The formation of metal chelates with various ligands may lead to the production of fluorescent chelates or enhance the fluorescence of the chelating agent. This paper describes two sensitive, selective and computer-solved methods, namely, zero order (SF) and second-derivative synchronous spectrofluorimetry (SDSFS) for nano-quantitation of two carbapenems; meropenem (MP) and ertapenem (EP). The methods are based on the chelation of MP with Tb3+ and EP with Zr4+ in buffered organic medium at pH 4.0 to produce fluorescent chelates. In the zero order method, the relative synchronous fluorescence intensity is measured at 327.0 nm at Δλ = 70.0 and 100.0 nm for MP and EP, respectively. The second method utilizes a second-derivative technique to enhance the method selectivity and emphasize a stability-indicating approach. The peak amplitudes (2 D) of the second-derivative synchronous spectra were estimated to be 333.06 and 330.06 nm for MP and EP, respectively. The proposed synchronous spectrofluorimetric methods were validated according to the International Conference on Harmonization (ICH) guidelines and applied successfully for the analysis of MP and EP in pure forms, pharmaceutical vials and in synthetic mixtures with different degradants of both drugs.

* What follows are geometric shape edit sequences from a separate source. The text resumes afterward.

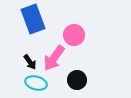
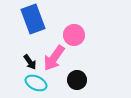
cyan ellipse: rotated 10 degrees clockwise
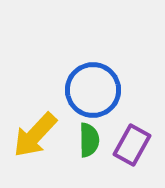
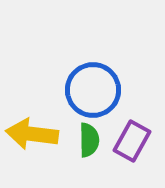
yellow arrow: moved 3 px left, 1 px up; rotated 54 degrees clockwise
purple rectangle: moved 4 px up
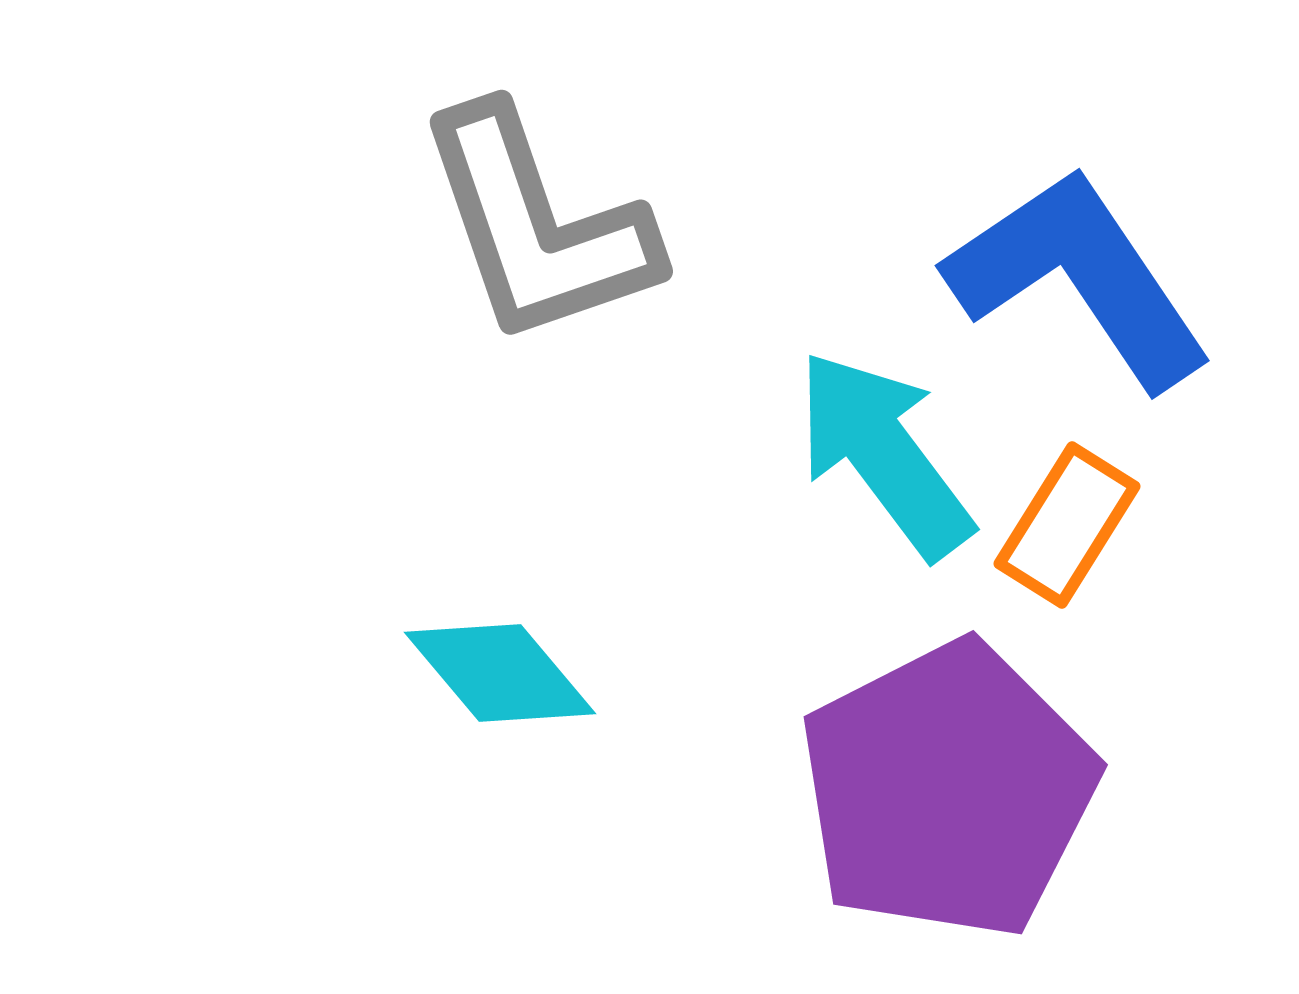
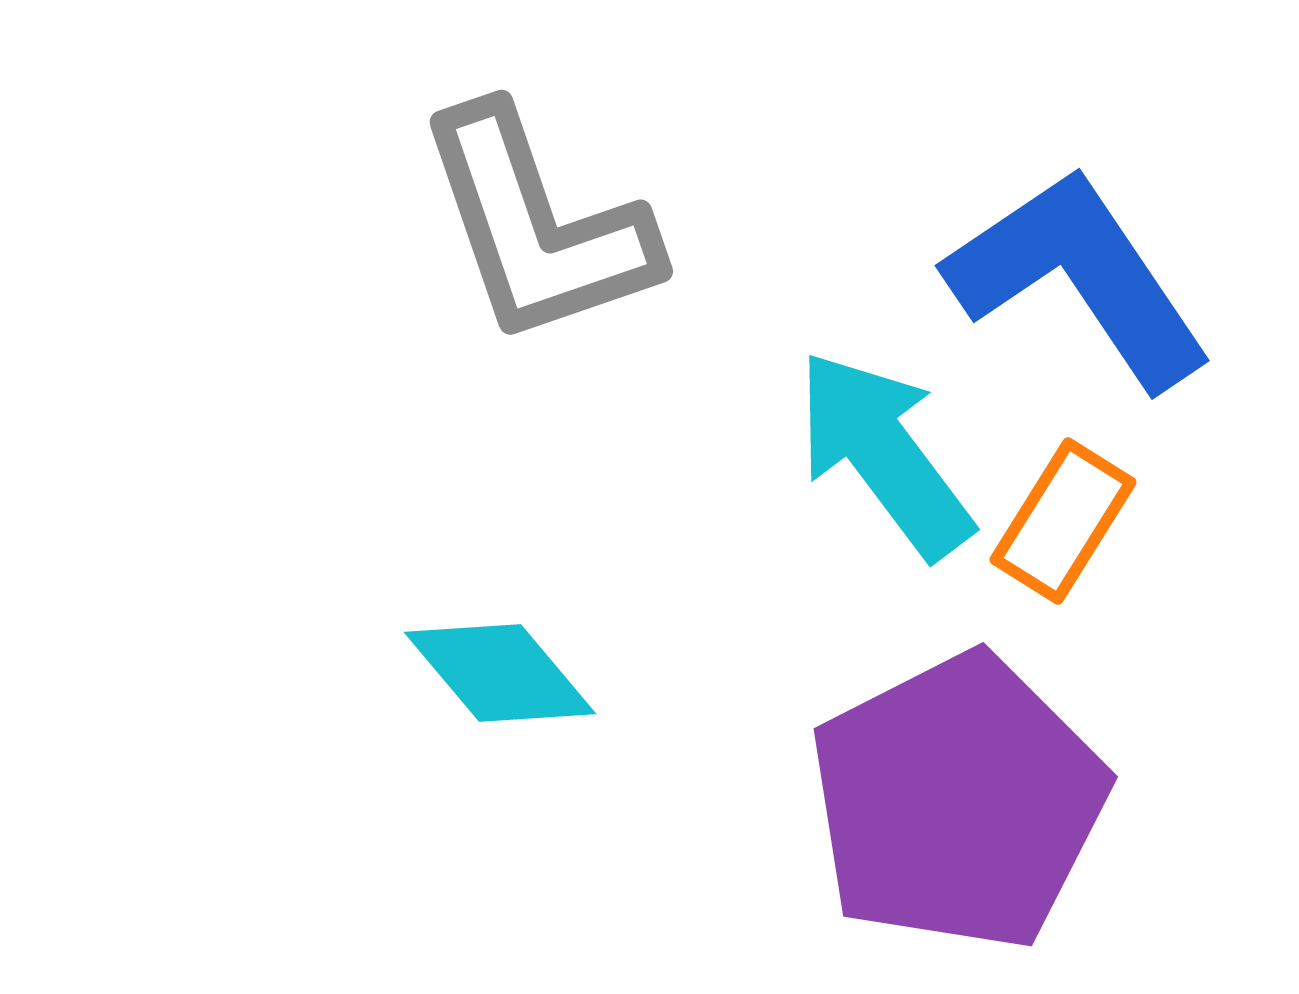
orange rectangle: moved 4 px left, 4 px up
purple pentagon: moved 10 px right, 12 px down
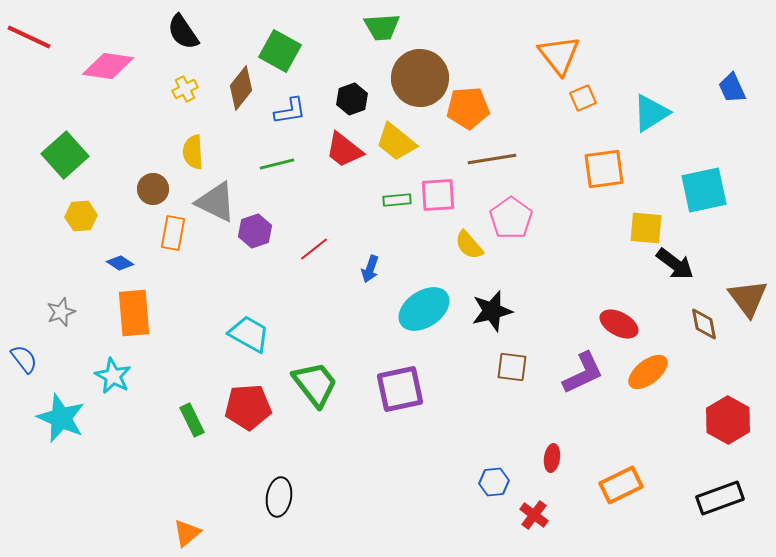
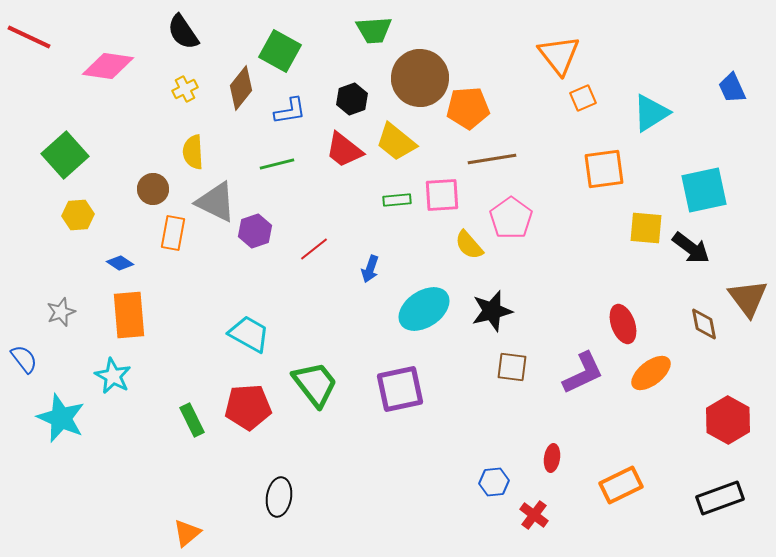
green trapezoid at (382, 27): moved 8 px left, 3 px down
pink square at (438, 195): moved 4 px right
yellow hexagon at (81, 216): moved 3 px left, 1 px up
black arrow at (675, 264): moved 16 px right, 16 px up
orange rectangle at (134, 313): moved 5 px left, 2 px down
red ellipse at (619, 324): moved 4 px right; rotated 42 degrees clockwise
orange ellipse at (648, 372): moved 3 px right, 1 px down
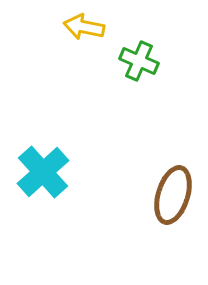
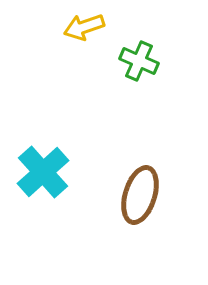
yellow arrow: rotated 30 degrees counterclockwise
brown ellipse: moved 33 px left
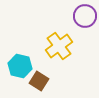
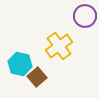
cyan hexagon: moved 2 px up
brown square: moved 2 px left, 4 px up; rotated 18 degrees clockwise
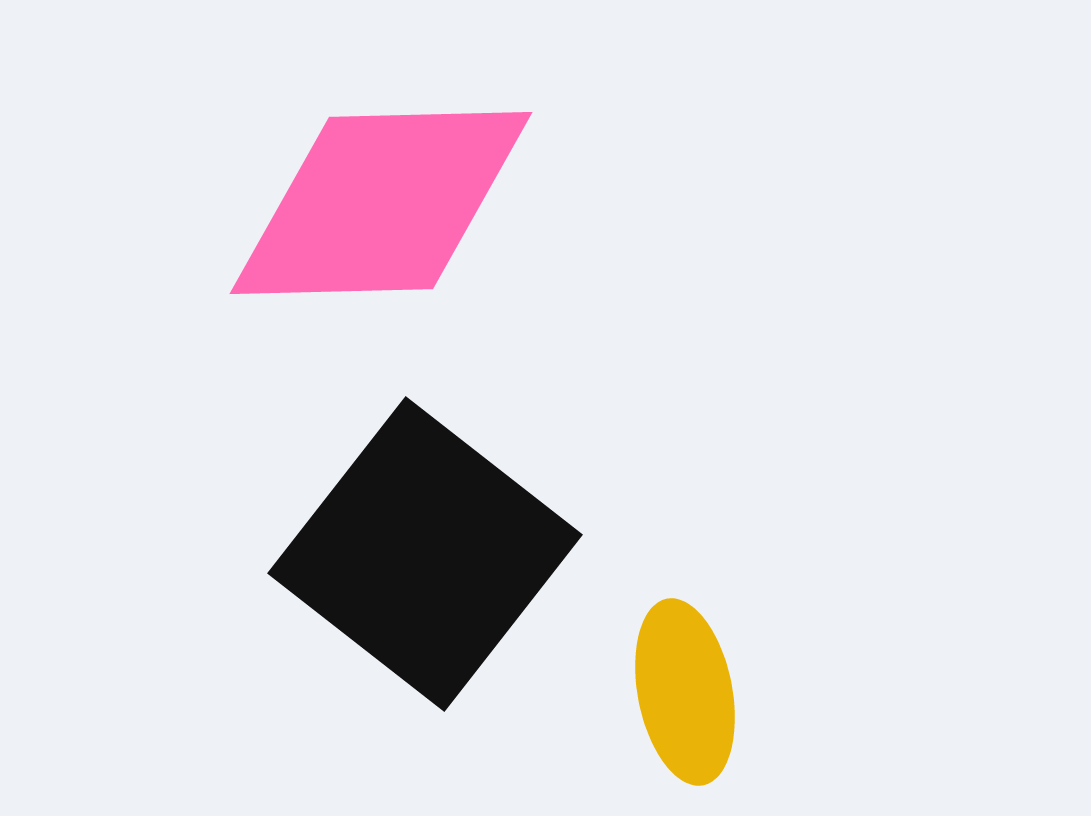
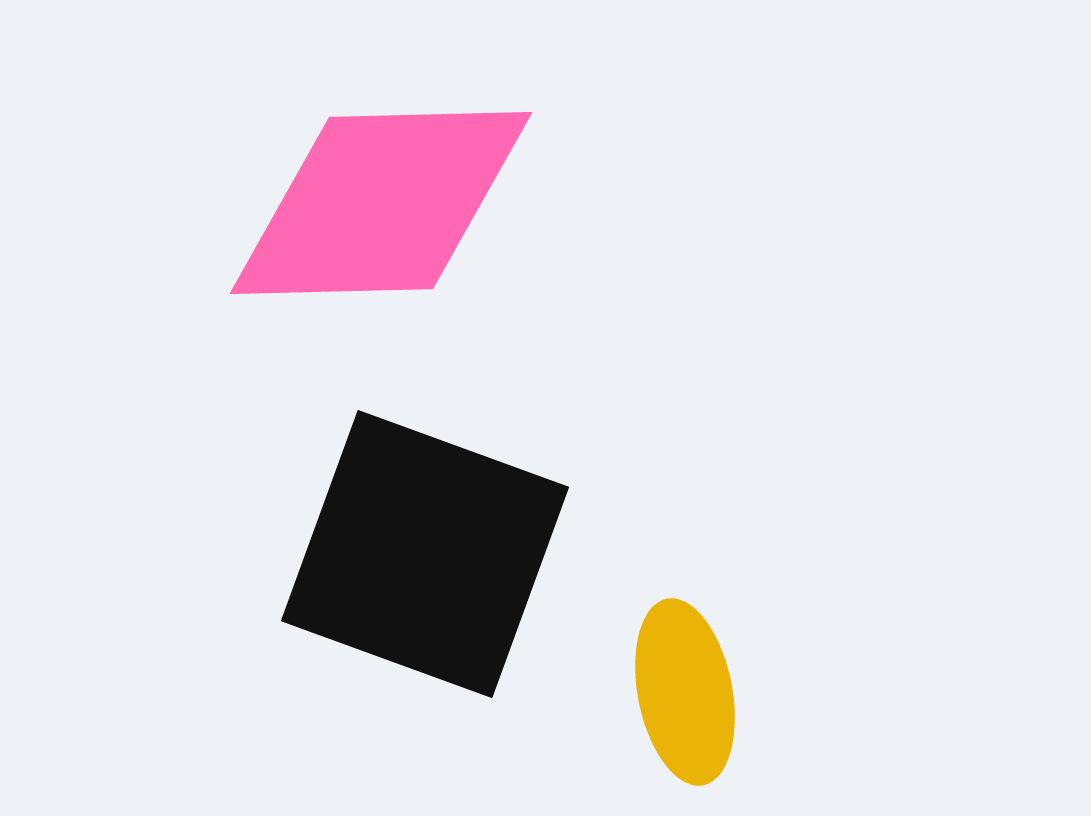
black square: rotated 18 degrees counterclockwise
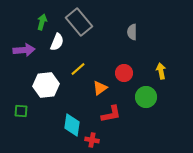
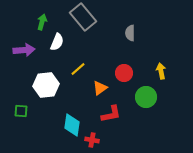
gray rectangle: moved 4 px right, 5 px up
gray semicircle: moved 2 px left, 1 px down
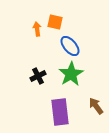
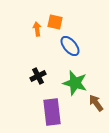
green star: moved 4 px right, 9 px down; rotated 25 degrees counterclockwise
brown arrow: moved 3 px up
purple rectangle: moved 8 px left
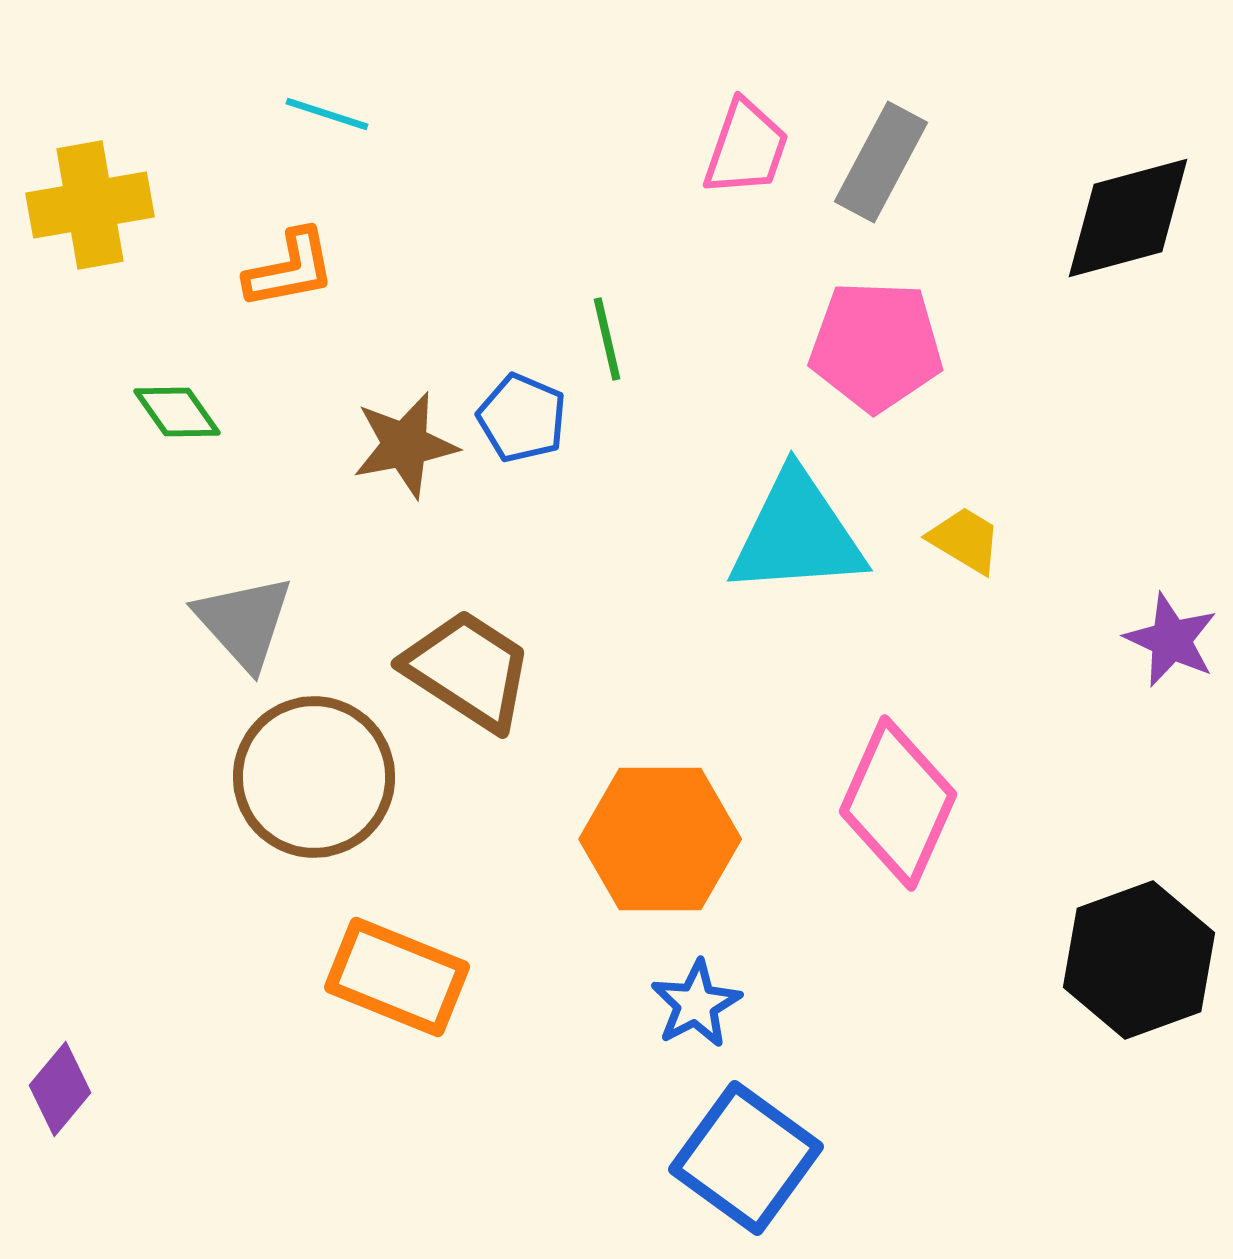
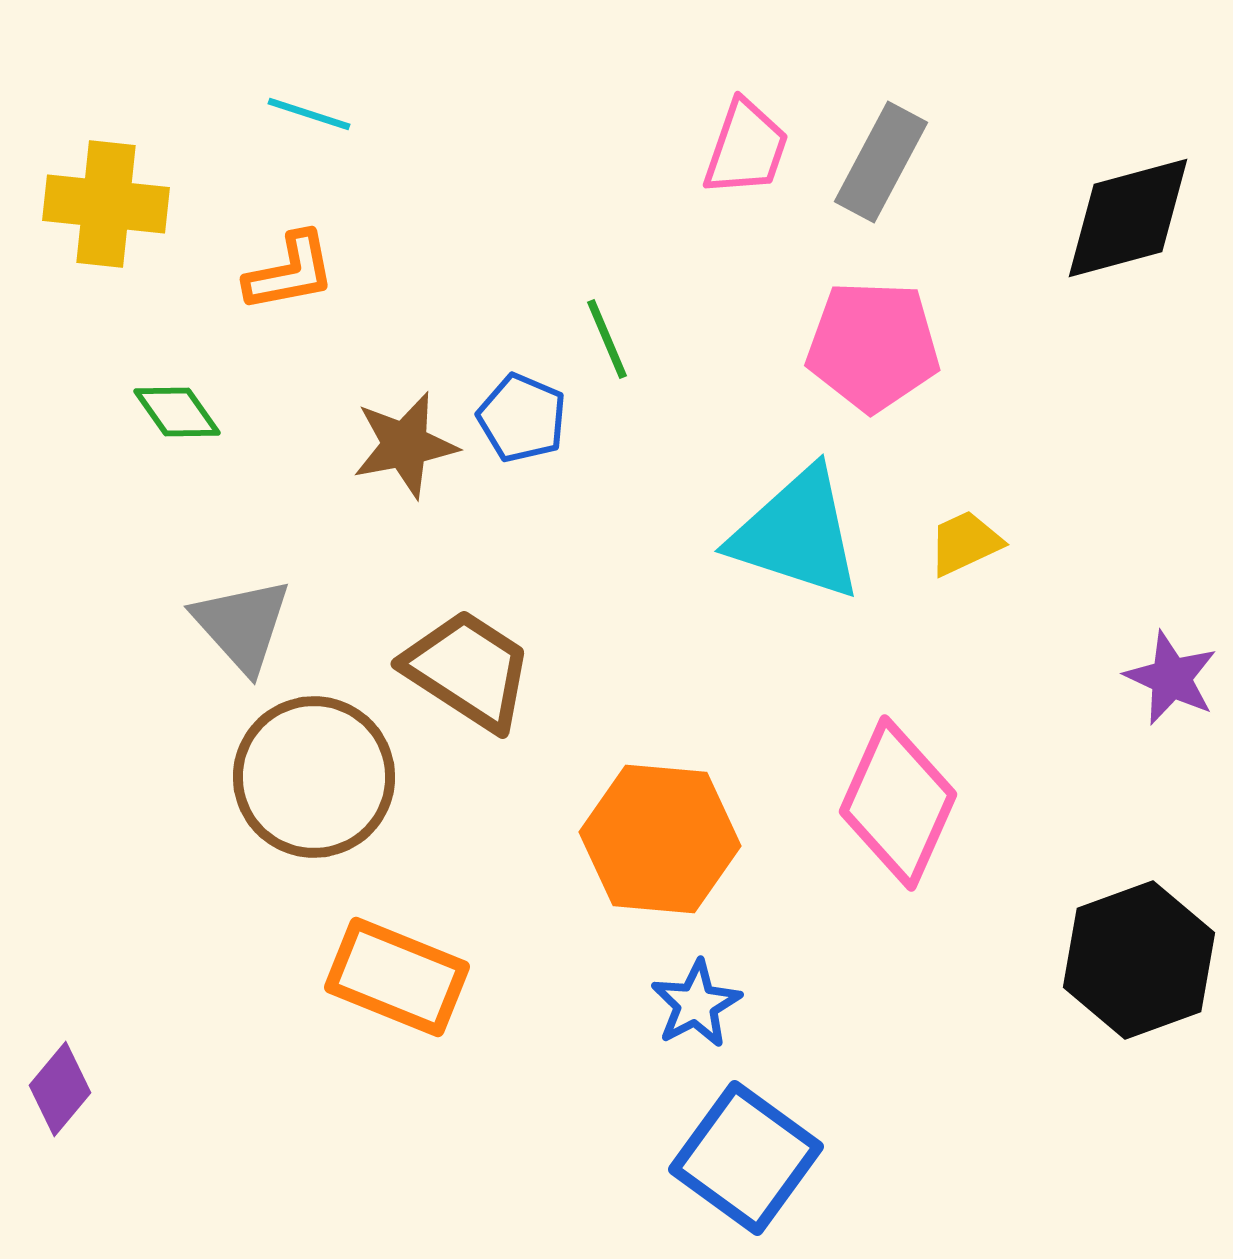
cyan line: moved 18 px left
yellow cross: moved 16 px right, 1 px up; rotated 16 degrees clockwise
orange L-shape: moved 3 px down
green line: rotated 10 degrees counterclockwise
pink pentagon: moved 3 px left
cyan triangle: rotated 22 degrees clockwise
yellow trapezoid: moved 3 px down; rotated 56 degrees counterclockwise
gray triangle: moved 2 px left, 3 px down
purple star: moved 38 px down
orange hexagon: rotated 5 degrees clockwise
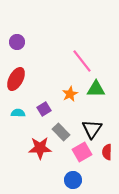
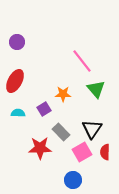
red ellipse: moved 1 px left, 2 px down
green triangle: rotated 48 degrees clockwise
orange star: moved 7 px left; rotated 28 degrees clockwise
red semicircle: moved 2 px left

Under optimum conditions, the mole-ratio method was applied and the co-ordination ratios of MP-Tb3+ and EP-Zr4+ chelates were found to be 1:1 and 1:3. The formation constants for the chelation complexes were evaluated using the Benesi-Hildebrand's equation; the free energy change (ΔG) was also calculated. The results indicated that EP-Zr4+ was more stable than the MP-Tb3+ chelate. Moreover, the developed methods were found to be selective and inexpensive for quantitative determination of both drugs in quality control laboratories at nano-levels.